Early-warning centers for U.S. security at risk
WASHINGTON -- The government has ended grant programs that has provided more than $1.2 million a year since 2002 for two homeland security organizations that distribute information about potential threats to oil and gas and public transit companies. The information sharing and analysis centers were set up to protect energy and bus, rail and ferry systems. Collectively, more than a dozen such centers help protect banks, chemical plants, water utilities and other sectors.

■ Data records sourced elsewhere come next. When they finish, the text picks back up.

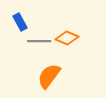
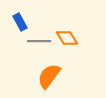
orange diamond: rotated 35 degrees clockwise
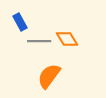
orange diamond: moved 1 px down
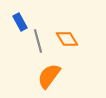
gray line: moved 1 px left; rotated 75 degrees clockwise
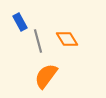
orange semicircle: moved 3 px left
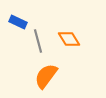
blue rectangle: moved 2 px left; rotated 36 degrees counterclockwise
orange diamond: moved 2 px right
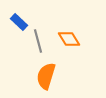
blue rectangle: moved 1 px right; rotated 18 degrees clockwise
orange semicircle: rotated 20 degrees counterclockwise
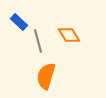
orange diamond: moved 4 px up
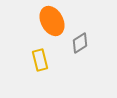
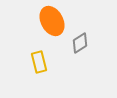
yellow rectangle: moved 1 px left, 2 px down
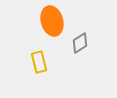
orange ellipse: rotated 12 degrees clockwise
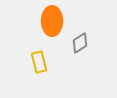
orange ellipse: rotated 16 degrees clockwise
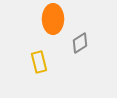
orange ellipse: moved 1 px right, 2 px up
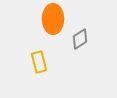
gray diamond: moved 4 px up
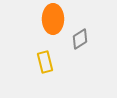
yellow rectangle: moved 6 px right
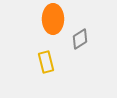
yellow rectangle: moved 1 px right
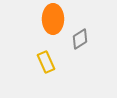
yellow rectangle: rotated 10 degrees counterclockwise
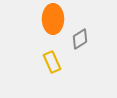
yellow rectangle: moved 6 px right
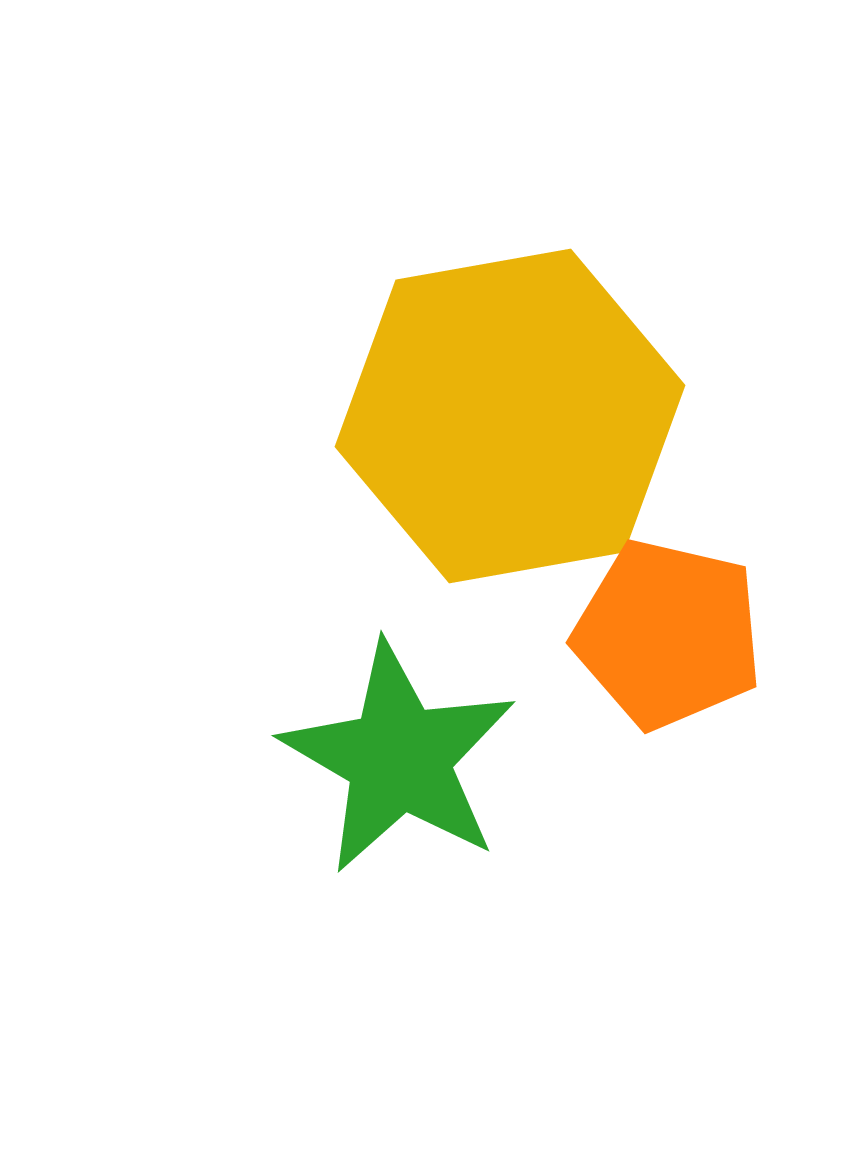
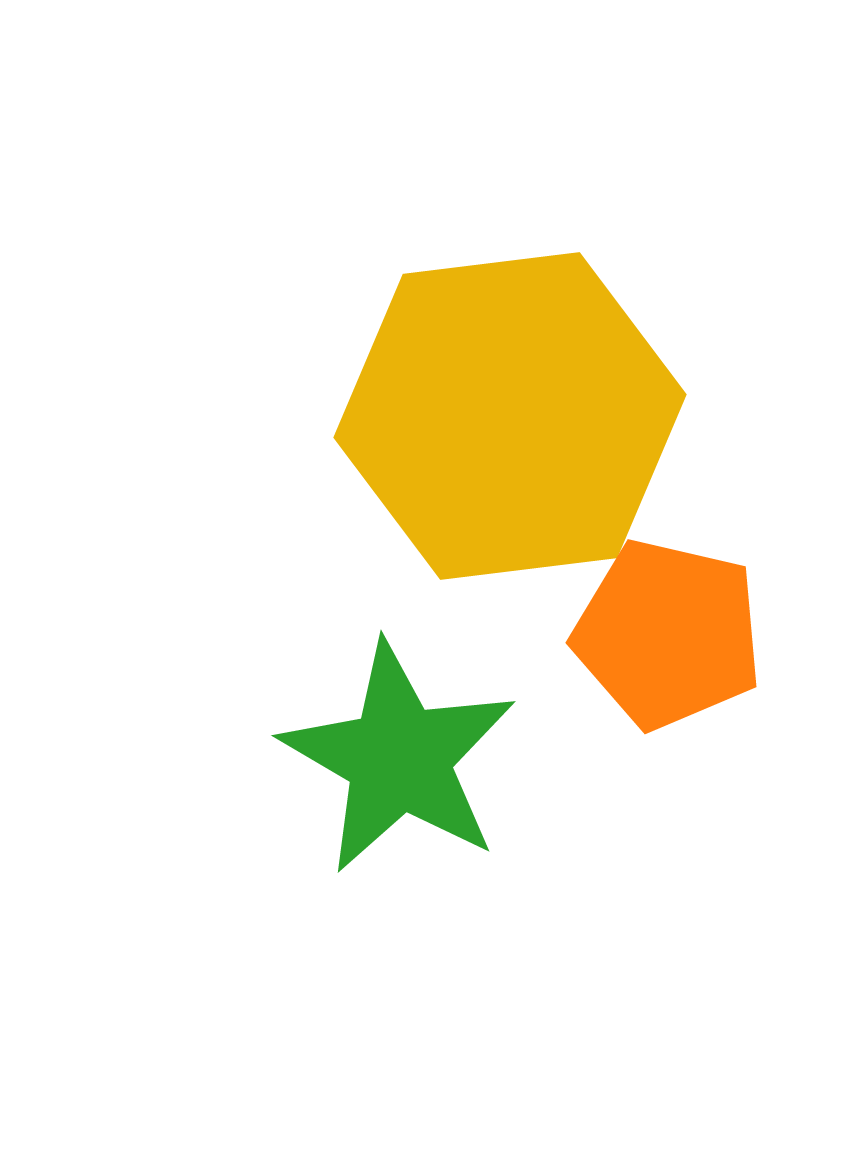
yellow hexagon: rotated 3 degrees clockwise
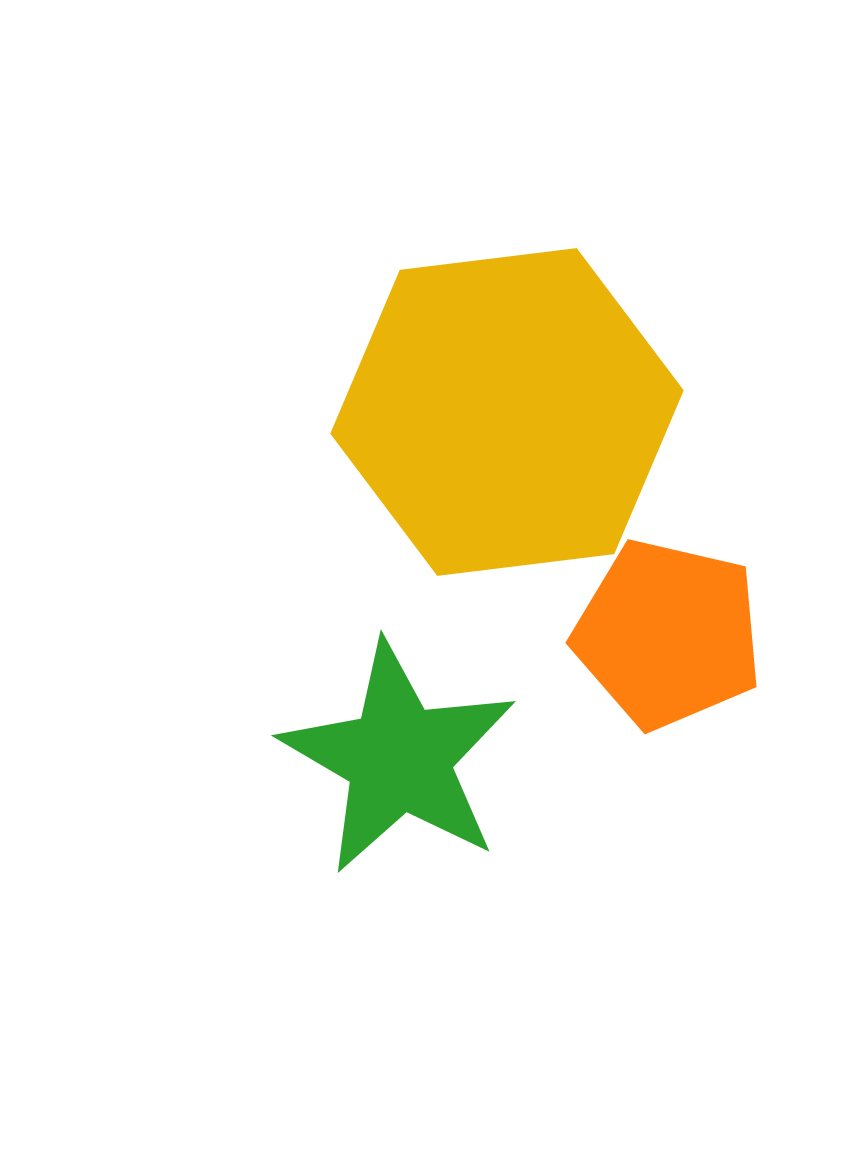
yellow hexagon: moved 3 px left, 4 px up
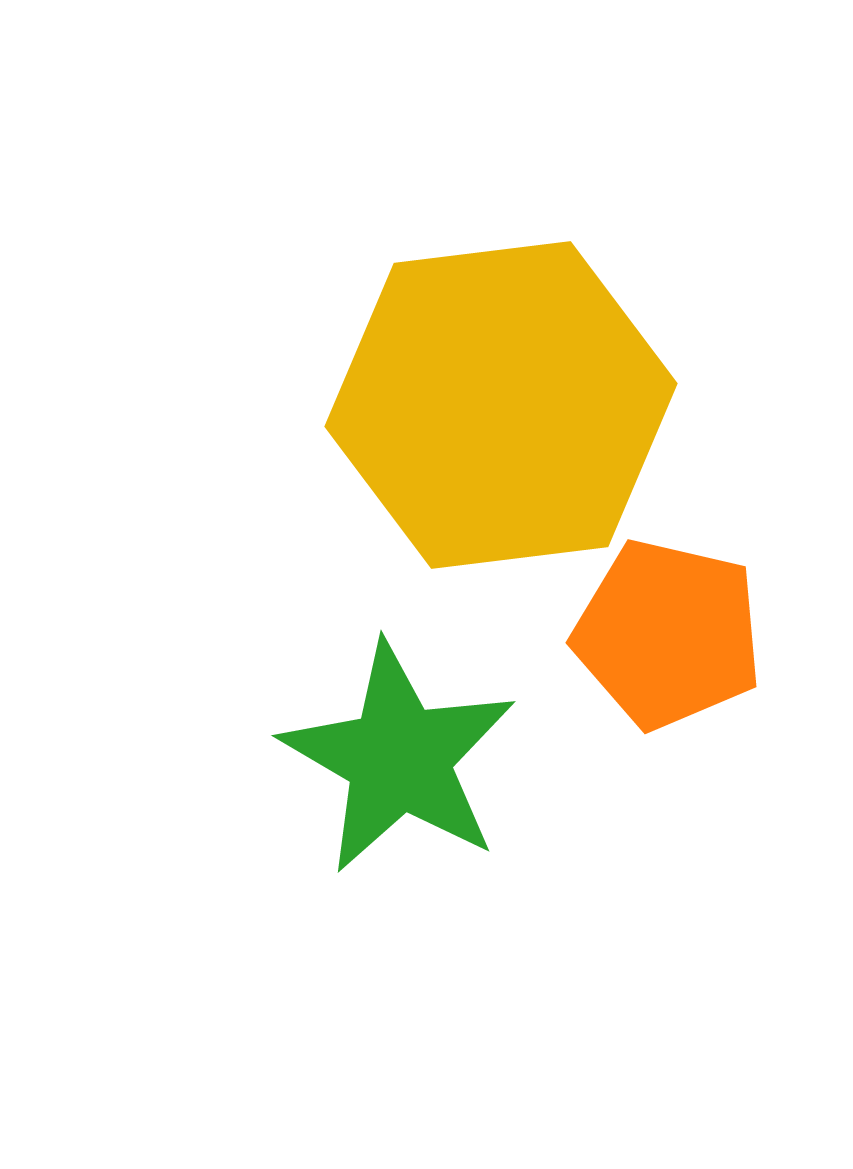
yellow hexagon: moved 6 px left, 7 px up
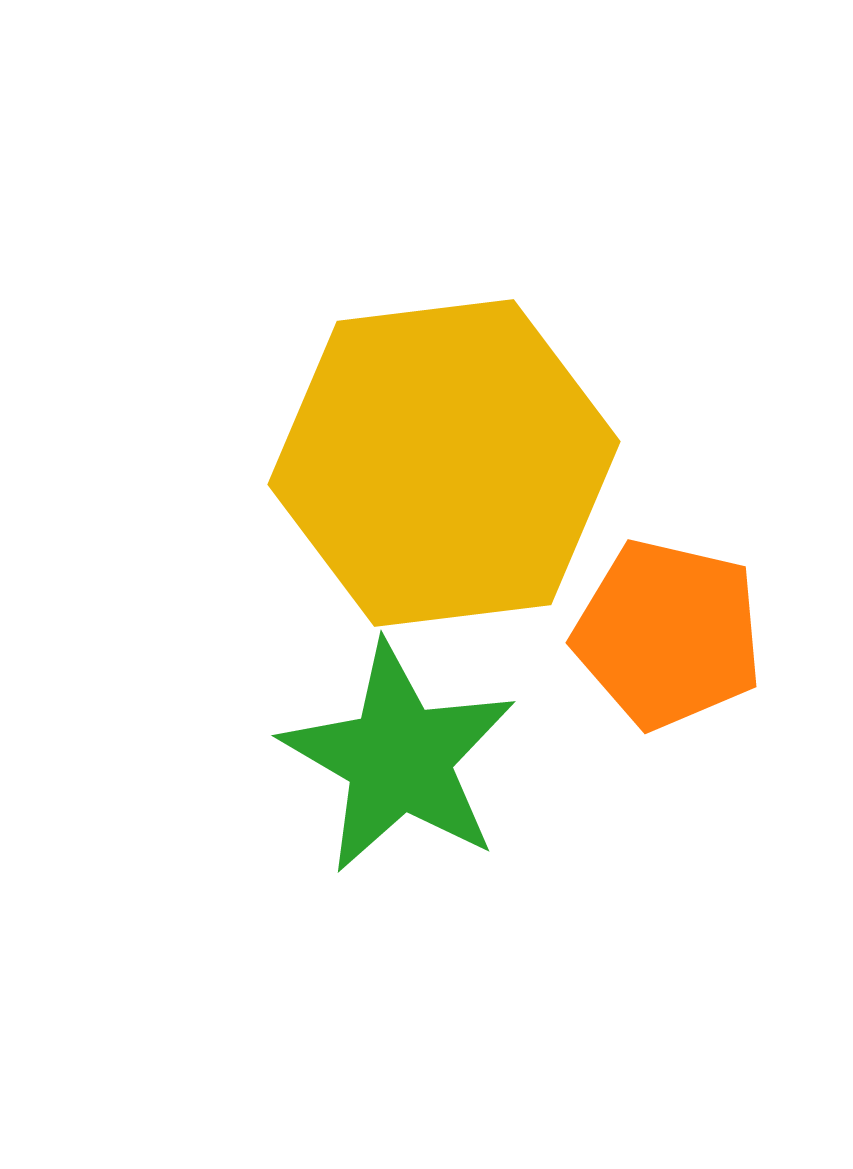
yellow hexagon: moved 57 px left, 58 px down
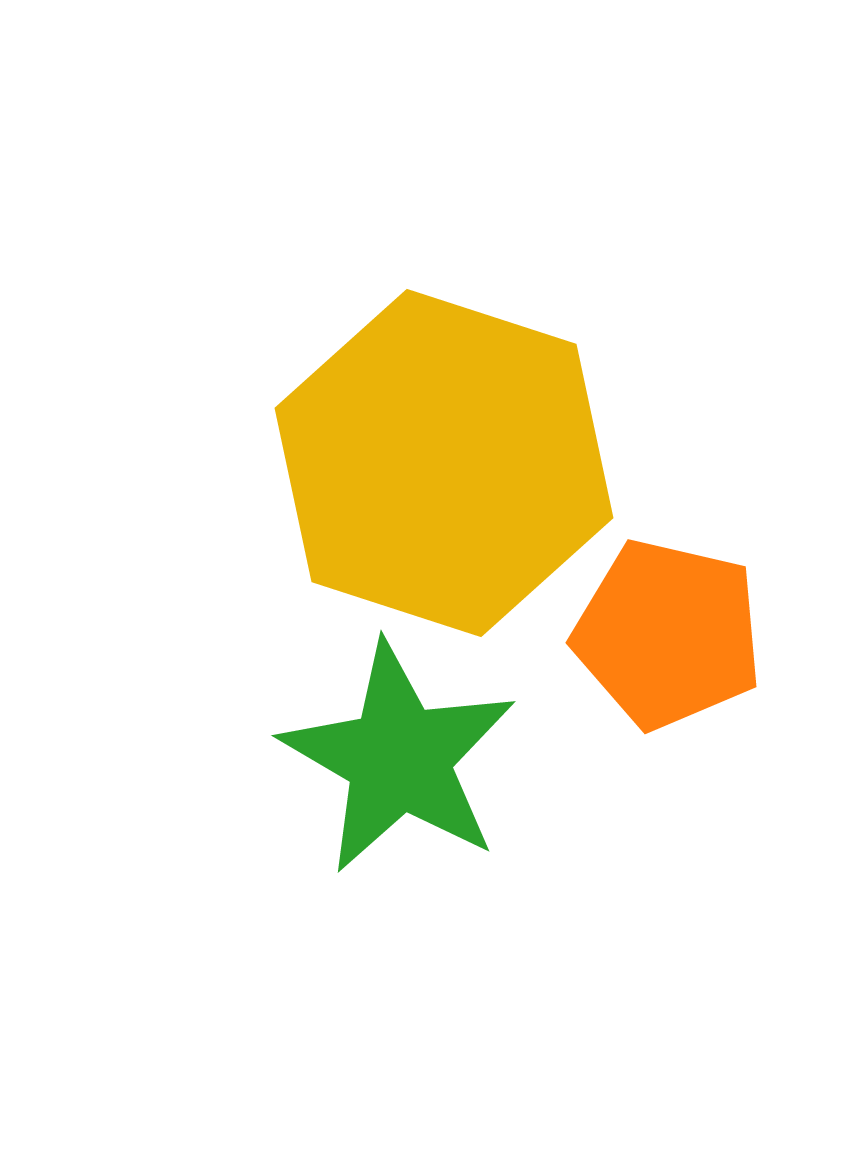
yellow hexagon: rotated 25 degrees clockwise
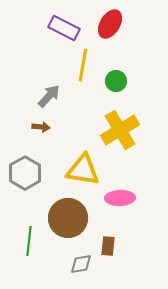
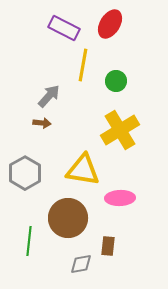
brown arrow: moved 1 px right, 4 px up
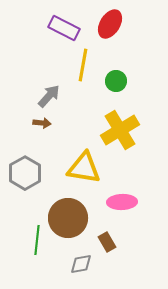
yellow triangle: moved 1 px right, 2 px up
pink ellipse: moved 2 px right, 4 px down
green line: moved 8 px right, 1 px up
brown rectangle: moved 1 px left, 4 px up; rotated 36 degrees counterclockwise
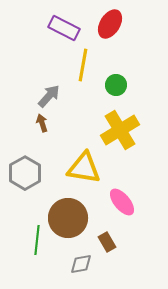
green circle: moved 4 px down
brown arrow: rotated 114 degrees counterclockwise
pink ellipse: rotated 52 degrees clockwise
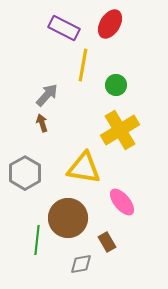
gray arrow: moved 2 px left, 1 px up
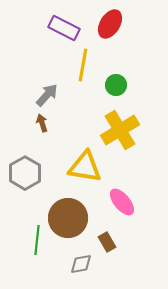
yellow triangle: moved 1 px right, 1 px up
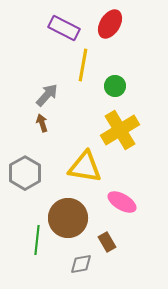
green circle: moved 1 px left, 1 px down
pink ellipse: rotated 20 degrees counterclockwise
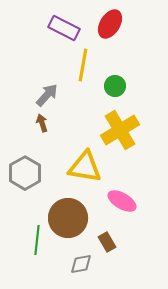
pink ellipse: moved 1 px up
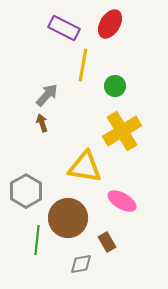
yellow cross: moved 2 px right, 1 px down
gray hexagon: moved 1 px right, 18 px down
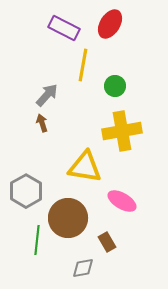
yellow cross: rotated 21 degrees clockwise
gray diamond: moved 2 px right, 4 px down
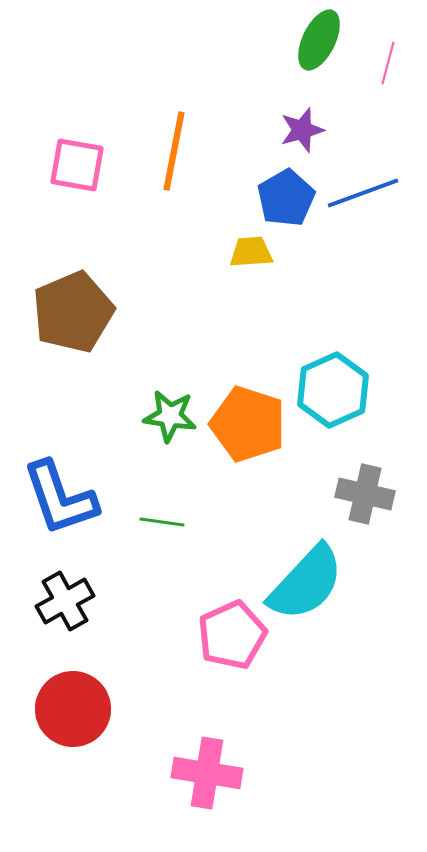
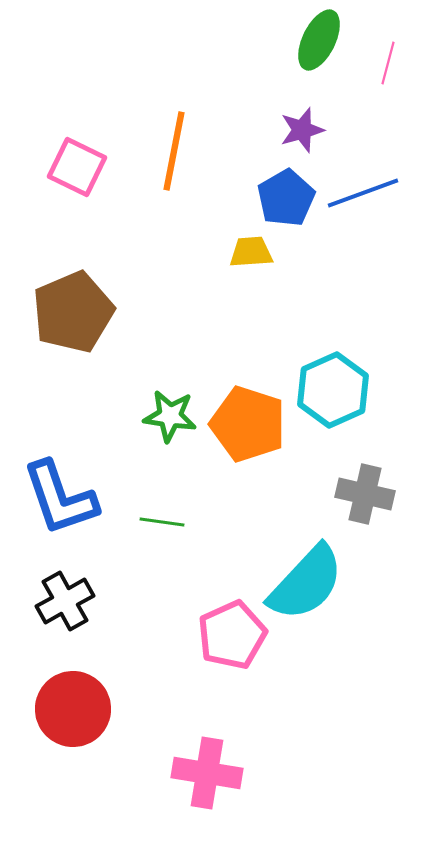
pink square: moved 2 px down; rotated 16 degrees clockwise
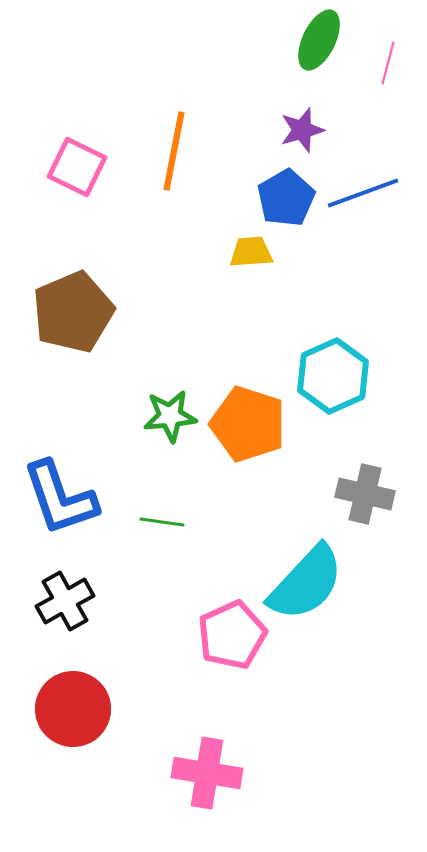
cyan hexagon: moved 14 px up
green star: rotated 14 degrees counterclockwise
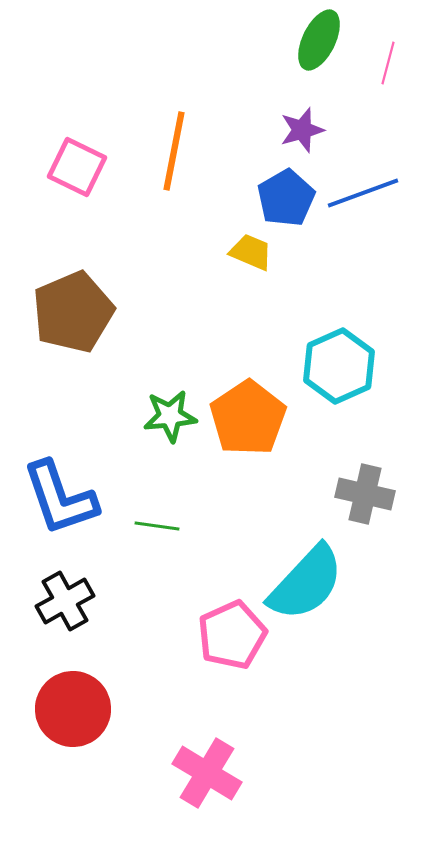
yellow trapezoid: rotated 27 degrees clockwise
cyan hexagon: moved 6 px right, 10 px up
orange pentagon: moved 6 px up; rotated 20 degrees clockwise
green line: moved 5 px left, 4 px down
pink cross: rotated 22 degrees clockwise
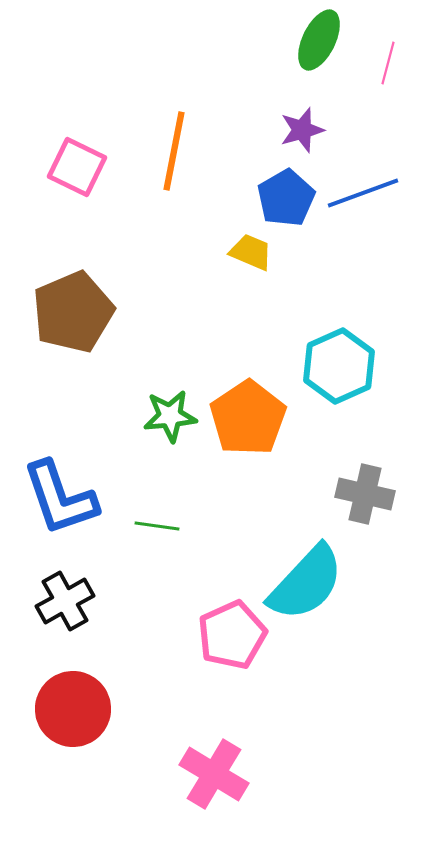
pink cross: moved 7 px right, 1 px down
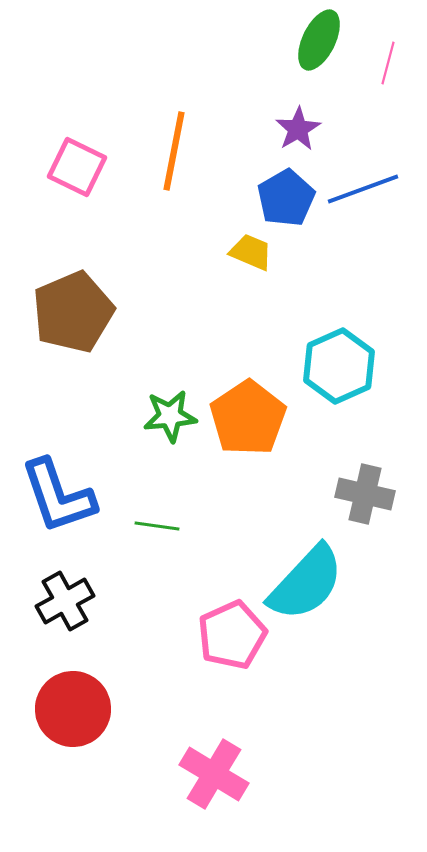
purple star: moved 4 px left, 1 px up; rotated 15 degrees counterclockwise
blue line: moved 4 px up
blue L-shape: moved 2 px left, 2 px up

The centers, many of which are privately financed, are part of the Bush administration's effort to encourage corporations to ensure the safety of vital parts of the country's infrastructure.
Nevada Democrats bet on state lottery success
LAS VEGAS -- Nevada Democrats are betting the time is right for the nation's No. 1 gambling state to create a lottery, despite a prohibition in the state constitution dating back to 1864. Assembly Speaker Richard Perkins said Friday that the money is needed to fund education. But lottery proposals have died 26 times in the legislature since 1970 in the face of opposition from Nevada's powerful gambling interests, which have maintained that the state should not compete with its top industry. Legislators would have to approve a lottery and voters would have to support the idea twice to change the constitution.